Written by Noelle Holladay True (email@example.com)
The Occupational Safety and Health Administration (“OSHA”) has jurisdiction over more than 100 million workplaces. Since OSHA cannot possibly inspect all of these workplaces, it has established a system of inspection priorities for itself. The following are situations which trigger an OSHA inspection, listed in order of the priority that OSHA places upon each category:
- Imminent Danger Situations. If there is a situation with a reasonable certainty to cause imminent death or serious physical harm, OSHA will step in immediately. These situations take top priority. OSHA will ask the employer to voluntarily abate the hazard, and if the employer refuses or fails to do that, OSHA may seek an injunction prohibiting further work until the dangerous conditions are removed.
- Accidents and Fatalities. If a fatality or accident (resulting in the hospitalization of three or more employees) occurs, OSHA will investigate to determine the cause and to see if any OSHA standards were violated.

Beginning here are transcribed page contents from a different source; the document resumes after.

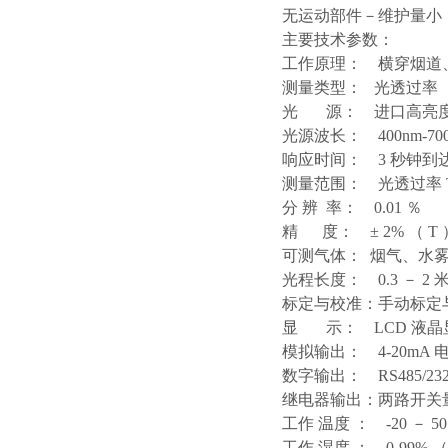
无运动部件－维护量小
主要技术参数：
工作原理： 横穿烟道、
测量类型： 光透过率（
光 源： 进口高亮度 
光源波长： 400nm-700
响应时间： 3 秒钟到达终
测量范围： 光透过率 T:0
分 辨 率： 0.01 ％
精 度： ± 2% （ T 
可测气体： 烟气、水
光程长度： 0.3 － 
标定与校准：手动标
显 示： LCD 液
模拟输出： 4-20mA 
数字输出： RS485/23
继电器输出：两路开关
工作
温度
： -20 － 50 
工作
湿度
： 0-99%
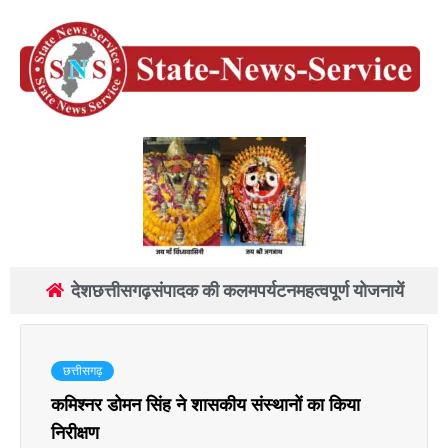
देश
छत्तीसगढ़
संपादक की कलम
पर्यटन
महत्वपूर्ण योजनायें
छत्तीसगढ़
कमिश्नर डोमन सिंह ने शासकीय संस्थानों का किया
निरीक्षण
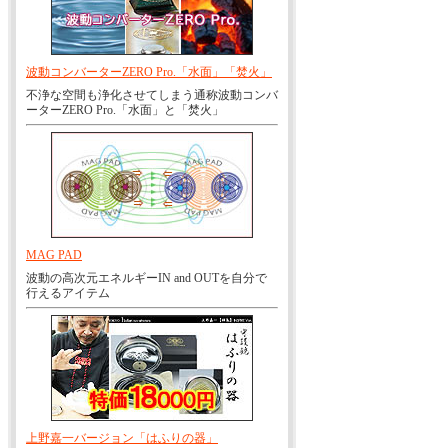
波動コンバーターZERO Pro.「水面」「焚火」
不浄な空間も浄化させてしまう通称波動コンバ
ーターZERO Pro.「水面」と「焚火」
MAG PAD
波動の高次元エネルギーIN and OUTを自分で
行えるアイテム
上野嘉一バージョン「はふりの器」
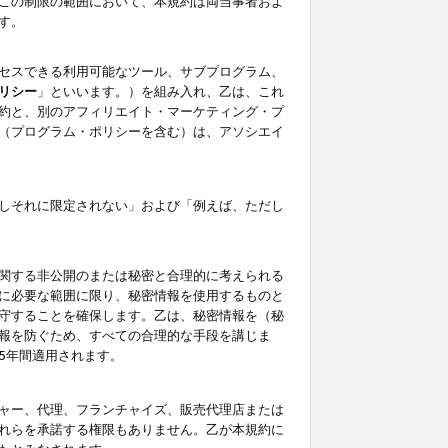
この制限の範囲において、本規約は両当事者およ
す。
セスできる利用可能なツール、サブプログラム、
リシー
」といいます。）を組み入れ、乙は、これ
約と、別のアフィリエイト・マーケティング・プ
（プログラム・ポリシーを含む）は、アソシエイ
しそれに限定されない」および「例えば、ただし
関する非公開のまたは秘密と合理的に考えられる
に必要な範囲に限り、秘密情報を使用するものと
守することを確保します。乙は、秘密情報を（秘
報を防ぐため、すべての合理的な手段を講じま
5年間適用されます。
ャー、代理、フランチャイズ、販売代理店または
れらを承諾する権限もありません。乙が本規約に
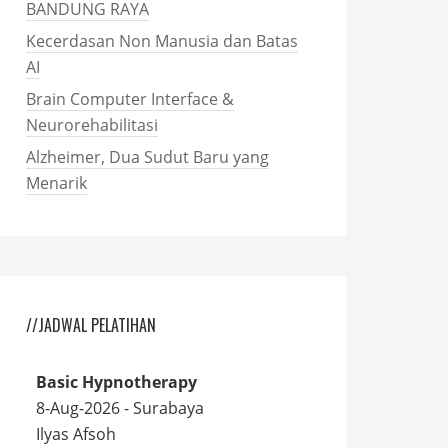
BANDUNG RAYA
Kecerdasan Non Manusia dan Batas
AI
Brain Computer Interface &
Neurorehabilitasi
Alzheimer, Dua Sudut Baru yang
Menarik
//JADWAL PELATIHAN
Basic Hypnotherapy
8-Aug-2026 - Surabaya
Ilyas Afsoh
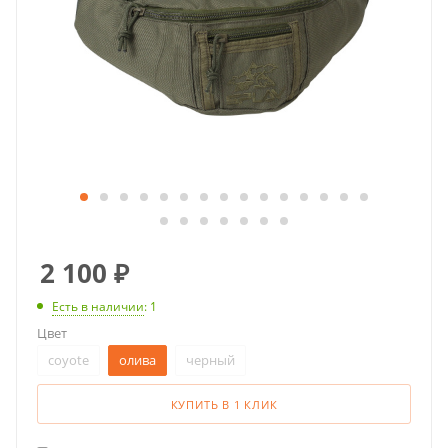
2 100
₽
Есть в наличии
: 1
Цвет
coyote
олива
черный
КУПИТЬ В 1 КЛИК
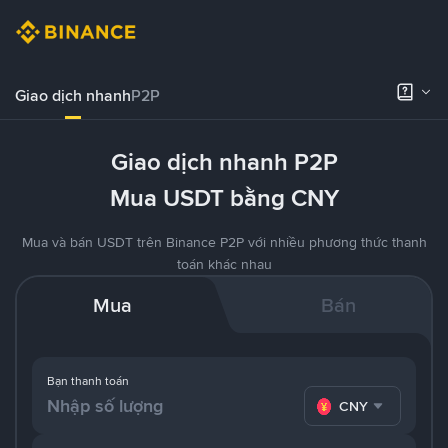
Giao dịch nhanh
P2P
Giao dịch nhanh P2P
Mua USDT bằng CNY
Mua và bán USDT trên Binance P2P với nhiều phương thức thanh
toán khác nhau
Mua
Bán
Bạn thanh toán
CNY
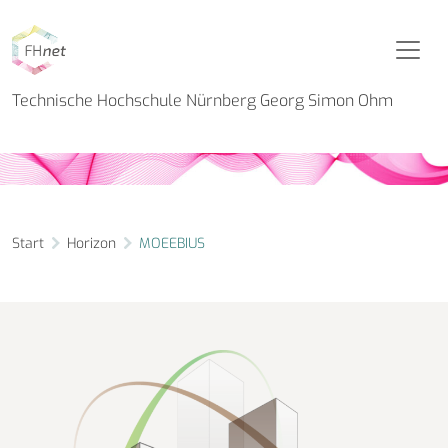
Horizon Projekt
MOEEBIUS
Technische Hochschule Nürnberg Georg Simon Ohm
Start
Horizon
MOEEBIUS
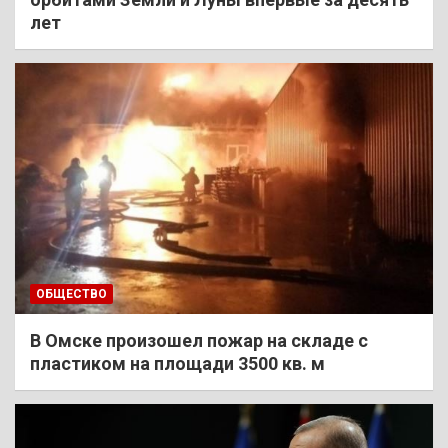
лет
ОБЩЕСТВО
В Омске произошел пожар на складе с
пластиком на площади 3500 кв. м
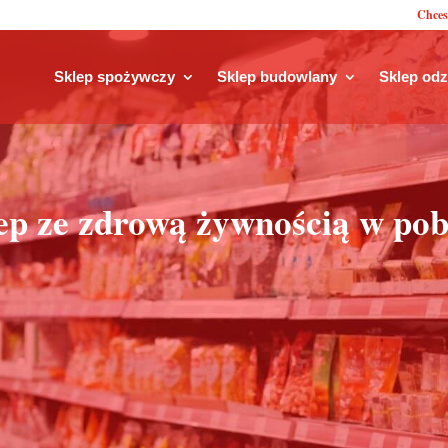
Chces
Sklep spożywczy
Sklep budowlany
Sklep od
ep ze zdrową żywnością w pob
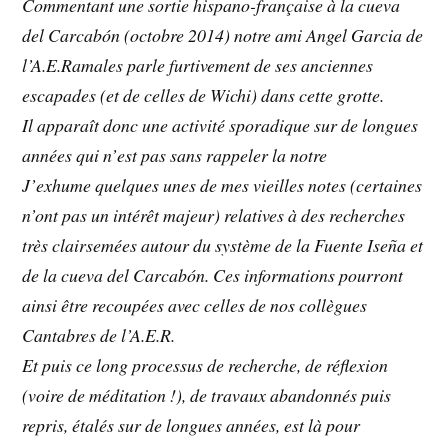
Commentant une sortie hispano-française à la cueva
del Carcabón (octobre 2014) notre ami Angel Garcia de
l’A.E.Ramales parle furtivement de ses anciennes
escapades (et de celles de Wichi) dans cette grotte.
Il apparaît donc une activité sporadique sur de longues
années qui n’est pas sans rappeler la notre
J’exhume quelques unes de mes vieilles notes (certaines
n’ont pas un intérêt majeur) relatives à des recherches
très clairsemées autour du système de la Fuente Iseña et
de la cueva del Carcabón. Ces informations pourront
ainsi être recoupées avec celles de nos collègues
Cantabres de l’A.E.R.
Et puis ce long processus de recherche, de réflexion
(voire de méditation !), de travaux abandonnés puis
repris, étalés sur de longues années, est là pour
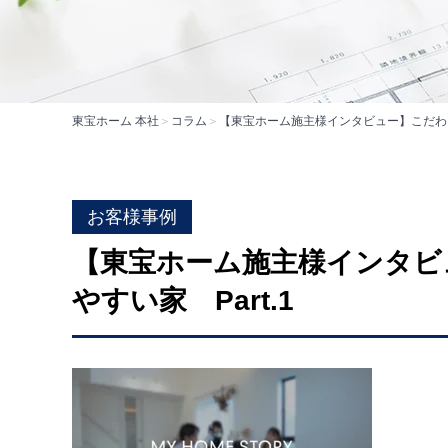
東宝ホーム 本社
＞
コラム
＞
【東宝ホーム施主様インタビュー】こだわり
お客様事例
【東宝ホーム施主様インタビ
やすい家 Part.1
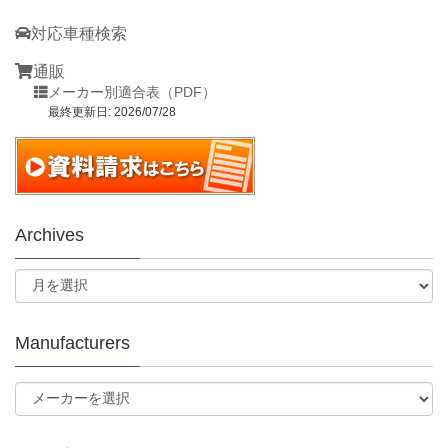
対応車種検索
通販
メーカー別適合表（PDF）
最終更新日: 2026/07/28
Archives
Manufacturers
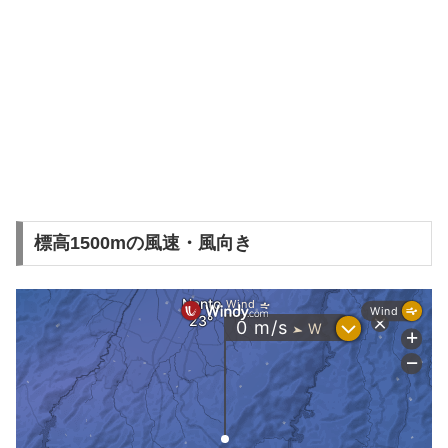
標高1500mの風速・風向き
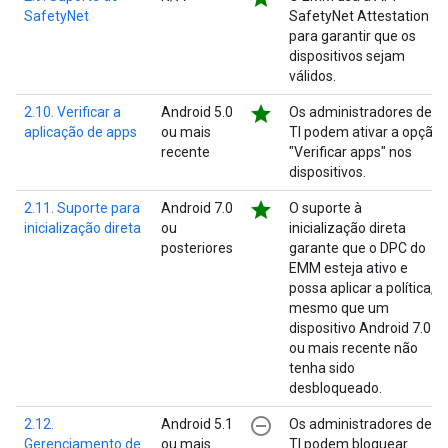
SafetyNet
SafetyNet Attestation
para garantir que os
dispositivos sejam
válidos.
star
2.10. Verificar a
Android 5.0
Os administradores de
aplicação de apps
ou mais
TI podem ativar a opção
recente
"Verificar apps" nos
dispositivos.
star
2.11. Suporte para
Android 7.0
O suporte à
inicialização direta
ou
inicialização direta
posteriores
garante que o DPC do
EMM esteja ativo e
possa aplicar a política,
mesmo que um
dispositivo Android 7.0
ou mais recente não
tenha sido
desbloqueado.
remove_circle_outline
2.12.
Android 5.1
Os administradores de
Gerenciamento de
ou mais
TI podem bloquear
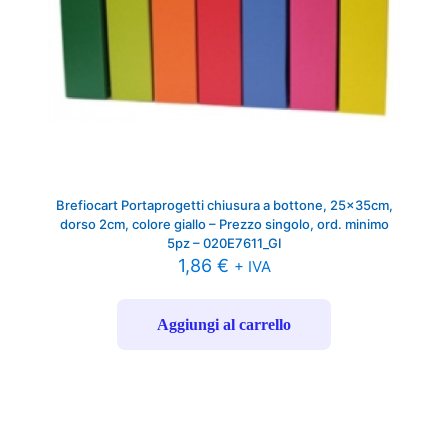
Brefiocart Portaprogetti chiusura a bottone, 25x35cm,
dorso 2cm, colore giallo – Prezzo singolo, ord. minimo
5pz – 020E7611_GI
1,86
€
+ IVA
Aggiungi al carrello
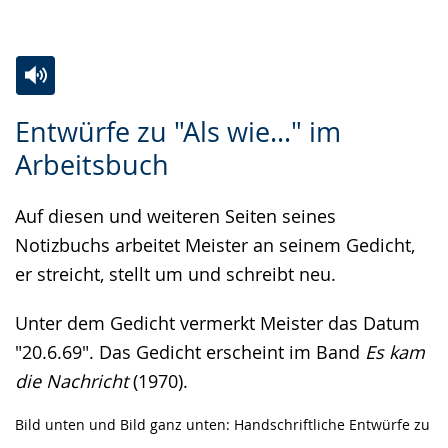
Zur
Aktiviere
Ein
Entwürfe zu "Als wie..." im
Leichten
Audio-
Video
Arbeitsbuch
Sprache
Unterstützung.
in
wechseln.
Deutscher
Auf diesen und weiteren Seiten seines
Gebärdensprache
Notizbuchs arbeitet Meister an seinem Gedicht,
wird
er streicht, stellt um und schreibt neu.
angezeigt.
Unter dem Gedicht vermerkt Meister das Datum
"20.6.69". Das Gedicht erscheint im Band
Es kam
die Nachricht
(1970).
Bild unten und Bild ganz unten: Handschriftliche Entwürfe zu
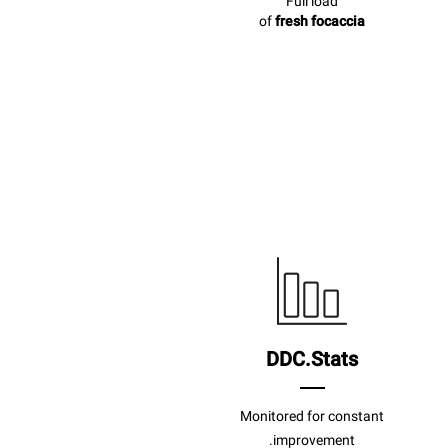
Full load
of
fresh focaccia
DDC.Stats
Monitored for constant
improvement.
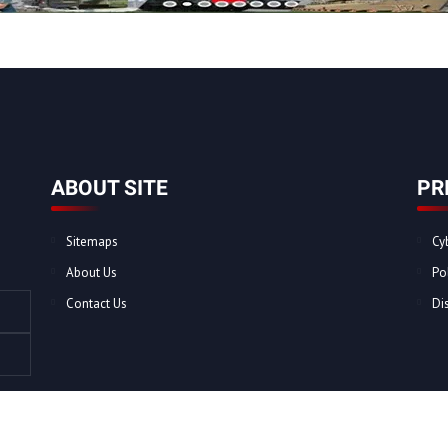
ABOUT SITE
PR
Sitemaps
Cy
About Us
Po
Contact Us
Di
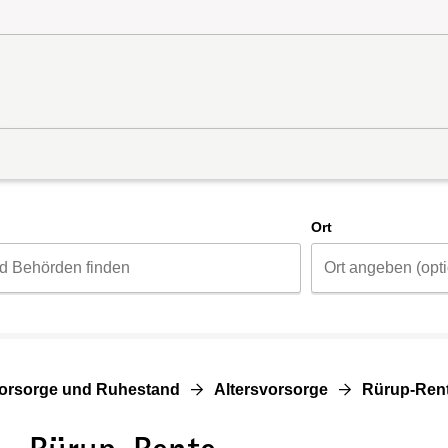
d
Ort
vorsorge und Ruhestand
Altersvorsorge
Rürup-Ren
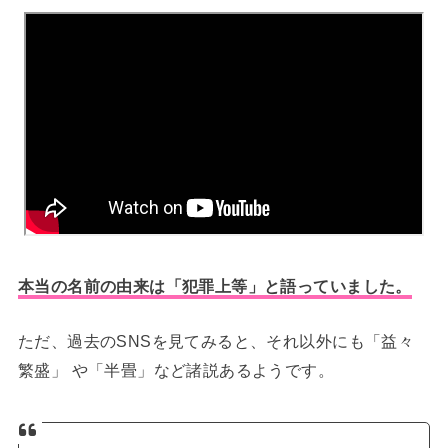
本当の名前の由来は「犯罪上等」と語っていました。
ただ、過去のSNSを見てみると、それ以外にも「益々
繁盛」 や「半畳」など諸説あるようです。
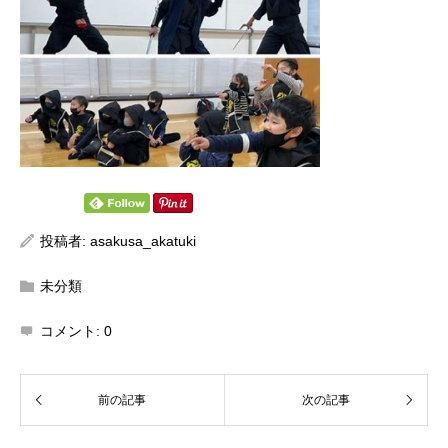
投稿者:
asakusa_akatuki
未分類
コメント:
0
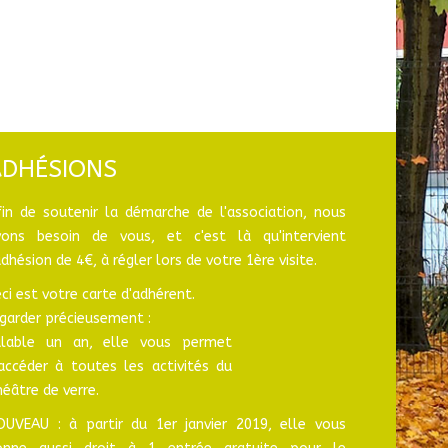
ADHÉSIONS
fin de soutenir la démarche de l'association, nous
vons besoin de vous, et c'est là qu'intervient
adhésion de 4€, à régler lors de votre 1ère visite.
ci est votre carte d'adhérent.
garder précieusement :
alable un an, elle vous permet
'accéder à toutes les activités du
éâtre de verre.
OUVEAU : à partir du 1er janvier 2019, elle vous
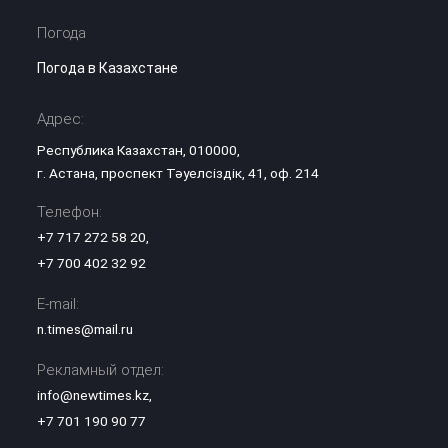
Погода
Погода в Казахстане
Адрес:
Республика Казахстан, 010000,
г. Астана, проспект Тәуелсіздік, 41, оф. 214
Телефон:
+7 717 272 58 20
,
+7 700 402 32 92
E-mail:
n.times@mail.ru
Рекламный отдел:
info@newtimes.kz
,
+7 701 190 90 77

- Complaints. The Occupational Safety and Health Act of 1970 gives employees the right to request an OSHA inspection if there is a belief of imminent danger from a hazard, or a belief that an OSHA violation that could result in physical harm. If such a complaint is made, OSHA will keep the complaint confidential and will inform the employee of any resulting action it takes.
- Programmed Inspections. Next in priority are planned inspections of selected high-risk industries on the basis of such factors such as injury rates, citation history, and toxic exposure. OSHA may also include random selection as a partof its inspection program.
- Follow-up Inspections. If an employer has been previously cited, OSHA will come back to inspect and determine if the violation has been abated.
These are OSHA’s list of priorities. But the safest bet is to keep a clean house, and always be prepared for OSHA to arrive at your door.